Thorac Cardiovasc Surg 2015; 63(06): 467-471
DOI: 10.1055/s-0035-1554043
Original Cardiovascular
Georg Thieme Verlag KG Stuttgart · New York

Sutureless Valve Implantation via Mini J-Sternotomy: A Single Center Experience with 2 Years Mean Follow-up

Theodor Fischlein
1   Department of Cardiac Surgery, Cardiovascular Center, Klinikum Nürnberg, Paracelsus Medical University Nuremberg, Nuremberg, Germany
,
Steffen Pfeiffer
1   Department of Cardiac Surgery, Cardiovascular Center, Klinikum Nürnberg, Paracelsus Medical University Nuremberg, Nuremberg, Germany
,
Francesco Pollari
1   Department of Cardiac Surgery, Cardiovascular Center, Klinikum Nürnberg, Paracelsus Medical University Nuremberg, Nuremberg, Germany
,
Joachim Sirch
1   Department of Cardiac Surgery, Cardiovascular Center, Klinikum Nürnberg, Paracelsus Medical University Nuremberg, Nuremberg, Germany
,
Ferdinand Vogt
1   Department of Cardiac Surgery, Cardiovascular Center, Klinikum Nürnberg, Paracelsus Medical University Nuremberg, Nuremberg, Germany
,
Giuseppe Santarpino
1   Department of Cardiac Surgery, Cardiovascular Center, Klinikum Nürnberg, Paracelsus Medical University Nuremberg, Nuremberg, Germany
› Author Affiliations
Further Information

Publication History

03 January 2015

02 April 2015

Publication Date:
15 July 2015 (online)

Abstract

Introduction Despite increased operative time, minimally invasive cardiac surgery is associated with a lower morbidity than conventional aortic valve replacement (AVR). On the other hand, sutureless aortic bioprostheses have the potential of simplifying implantation, as it reduces the ischemic time. Our aim was to investigate the outcome of a sutureless AVR through a mini-sternotomy.

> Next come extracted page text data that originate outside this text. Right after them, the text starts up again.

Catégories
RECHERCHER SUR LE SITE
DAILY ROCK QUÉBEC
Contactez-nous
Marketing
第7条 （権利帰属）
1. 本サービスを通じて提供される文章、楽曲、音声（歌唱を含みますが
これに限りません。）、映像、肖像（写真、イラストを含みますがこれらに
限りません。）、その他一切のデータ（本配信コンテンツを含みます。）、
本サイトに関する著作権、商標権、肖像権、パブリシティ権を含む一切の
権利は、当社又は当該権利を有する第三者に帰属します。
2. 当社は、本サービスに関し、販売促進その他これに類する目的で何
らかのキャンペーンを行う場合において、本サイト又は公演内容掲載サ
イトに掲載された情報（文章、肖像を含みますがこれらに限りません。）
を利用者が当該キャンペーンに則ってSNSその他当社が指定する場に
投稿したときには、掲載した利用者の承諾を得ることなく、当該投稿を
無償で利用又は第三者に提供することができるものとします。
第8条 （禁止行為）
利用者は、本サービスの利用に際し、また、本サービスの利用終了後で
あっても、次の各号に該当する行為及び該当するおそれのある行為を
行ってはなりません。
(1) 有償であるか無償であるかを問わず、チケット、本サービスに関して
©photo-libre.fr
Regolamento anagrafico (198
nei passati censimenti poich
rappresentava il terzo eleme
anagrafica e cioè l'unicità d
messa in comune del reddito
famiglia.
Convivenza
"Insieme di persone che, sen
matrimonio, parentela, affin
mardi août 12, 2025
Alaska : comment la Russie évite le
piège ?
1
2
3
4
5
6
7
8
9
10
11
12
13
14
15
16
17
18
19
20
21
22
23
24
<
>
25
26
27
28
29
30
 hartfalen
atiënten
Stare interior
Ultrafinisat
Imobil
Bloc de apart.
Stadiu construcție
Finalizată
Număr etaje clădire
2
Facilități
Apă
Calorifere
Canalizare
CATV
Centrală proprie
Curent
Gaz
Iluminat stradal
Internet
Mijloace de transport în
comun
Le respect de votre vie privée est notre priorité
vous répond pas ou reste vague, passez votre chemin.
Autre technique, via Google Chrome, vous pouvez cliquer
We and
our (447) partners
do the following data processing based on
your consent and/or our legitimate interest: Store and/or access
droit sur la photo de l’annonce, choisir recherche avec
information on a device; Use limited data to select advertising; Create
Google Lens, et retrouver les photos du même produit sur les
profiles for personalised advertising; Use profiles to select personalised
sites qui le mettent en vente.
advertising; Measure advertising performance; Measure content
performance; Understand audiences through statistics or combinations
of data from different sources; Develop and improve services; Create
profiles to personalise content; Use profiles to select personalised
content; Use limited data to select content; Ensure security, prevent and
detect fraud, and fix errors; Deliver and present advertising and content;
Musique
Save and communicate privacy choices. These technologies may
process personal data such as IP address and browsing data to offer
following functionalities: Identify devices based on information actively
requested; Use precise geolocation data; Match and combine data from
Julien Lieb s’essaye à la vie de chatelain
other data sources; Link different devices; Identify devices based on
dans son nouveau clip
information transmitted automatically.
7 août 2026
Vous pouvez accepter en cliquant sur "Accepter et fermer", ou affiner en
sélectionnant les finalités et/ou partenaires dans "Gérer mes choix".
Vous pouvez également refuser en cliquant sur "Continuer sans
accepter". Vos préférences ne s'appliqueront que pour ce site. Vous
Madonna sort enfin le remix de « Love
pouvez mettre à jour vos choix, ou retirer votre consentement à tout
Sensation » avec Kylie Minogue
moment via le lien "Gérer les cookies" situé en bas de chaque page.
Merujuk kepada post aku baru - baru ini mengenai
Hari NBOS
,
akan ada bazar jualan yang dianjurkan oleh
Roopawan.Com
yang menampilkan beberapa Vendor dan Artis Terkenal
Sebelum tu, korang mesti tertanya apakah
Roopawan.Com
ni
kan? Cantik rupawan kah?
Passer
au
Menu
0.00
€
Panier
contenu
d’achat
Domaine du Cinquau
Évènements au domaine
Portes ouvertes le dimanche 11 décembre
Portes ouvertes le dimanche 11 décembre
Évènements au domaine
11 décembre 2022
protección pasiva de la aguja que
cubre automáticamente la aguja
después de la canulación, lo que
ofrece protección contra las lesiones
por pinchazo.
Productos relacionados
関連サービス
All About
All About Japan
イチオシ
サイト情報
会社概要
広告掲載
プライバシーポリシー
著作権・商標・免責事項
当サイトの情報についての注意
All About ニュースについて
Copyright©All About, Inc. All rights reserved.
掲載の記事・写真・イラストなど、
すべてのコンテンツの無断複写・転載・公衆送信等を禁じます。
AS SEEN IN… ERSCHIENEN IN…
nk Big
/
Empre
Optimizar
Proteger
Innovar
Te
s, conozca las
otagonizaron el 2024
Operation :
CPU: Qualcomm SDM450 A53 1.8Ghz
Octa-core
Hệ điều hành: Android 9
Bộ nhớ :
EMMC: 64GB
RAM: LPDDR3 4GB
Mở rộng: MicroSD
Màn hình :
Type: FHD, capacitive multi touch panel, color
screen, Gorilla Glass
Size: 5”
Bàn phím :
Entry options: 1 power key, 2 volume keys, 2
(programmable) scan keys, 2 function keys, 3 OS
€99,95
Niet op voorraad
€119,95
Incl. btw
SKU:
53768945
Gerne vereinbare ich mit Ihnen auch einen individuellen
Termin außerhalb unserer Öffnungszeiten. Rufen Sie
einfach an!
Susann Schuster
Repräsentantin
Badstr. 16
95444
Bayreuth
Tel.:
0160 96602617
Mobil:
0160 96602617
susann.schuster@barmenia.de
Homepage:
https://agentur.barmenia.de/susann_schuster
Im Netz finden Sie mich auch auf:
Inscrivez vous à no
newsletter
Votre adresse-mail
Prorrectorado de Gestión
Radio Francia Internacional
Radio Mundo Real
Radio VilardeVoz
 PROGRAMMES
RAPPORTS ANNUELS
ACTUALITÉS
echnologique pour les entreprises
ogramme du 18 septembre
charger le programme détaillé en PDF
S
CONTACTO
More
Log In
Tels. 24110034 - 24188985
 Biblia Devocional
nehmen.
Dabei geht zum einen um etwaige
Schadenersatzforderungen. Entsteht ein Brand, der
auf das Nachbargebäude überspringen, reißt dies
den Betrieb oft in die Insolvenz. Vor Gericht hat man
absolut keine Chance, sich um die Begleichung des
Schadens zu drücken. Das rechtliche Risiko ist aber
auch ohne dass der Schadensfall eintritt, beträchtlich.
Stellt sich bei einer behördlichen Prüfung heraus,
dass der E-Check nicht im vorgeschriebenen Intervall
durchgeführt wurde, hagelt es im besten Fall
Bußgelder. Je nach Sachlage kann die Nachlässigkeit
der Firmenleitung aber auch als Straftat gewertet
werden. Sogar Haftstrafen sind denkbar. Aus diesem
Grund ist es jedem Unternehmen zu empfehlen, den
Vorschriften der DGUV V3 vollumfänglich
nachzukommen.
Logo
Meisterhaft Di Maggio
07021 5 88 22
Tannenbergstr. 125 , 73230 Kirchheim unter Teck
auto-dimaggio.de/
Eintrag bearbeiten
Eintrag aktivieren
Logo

Materials and Methods Since March 2010, a total of 262 patients affected by aortic valve stenosis underwent AVR with a sutureless bioprosthesis (Perceval, Sorin Group, Saluggia, Italy). Of these, 145 patients (mean age 77.8 ± 4.7 years, 80 women) underwent surgical AVR through a mini J-sternotomy. Clinical and echocardiographic data were evaluated.

Results Patients received a size: S(12), M(49), L(67), or XL(17) prostheses, either as isolated (131) or combined procedures (14) including 2 redo patients who had undergone coronary artery bypass grafting via full sternotomy previously. Mean logistic EuroSCORE (I) was 9.9 ± 5.9%, and mean aortic cross-clamp time was 38 ± 12 minutes (35 ± 11 minutes in isolated procedures). Two conversions to full sternotomy were necessary because of bleeding. Thirty-day mortality was 2.1% (all noncardiac deaths); mean hospital stay was 11.6 ± 4.9 days. We recorded 11 pacemaker implantations (7.6%). At follow-up (23.5 ± 14.4 months), five patients were dead (three noncardiac and two cardiac deaths). At echocardiographic control, mean transprosthetic gradients were as follows: 12.8 ± 4.9, 12.5 ± 4.5, 11.8 ± 4.7 mm Hg, postoperatively at 6 months, 1 year, and 2 years, respectively. No paravalvular leaks were recorded.

Conclusion The sutureless bioprosthesis shows satisfactory clinical and hemodynamic results. Owing to its simple implantation technique, it represents a good support for minimally invasive access surgery via J-sternotomy.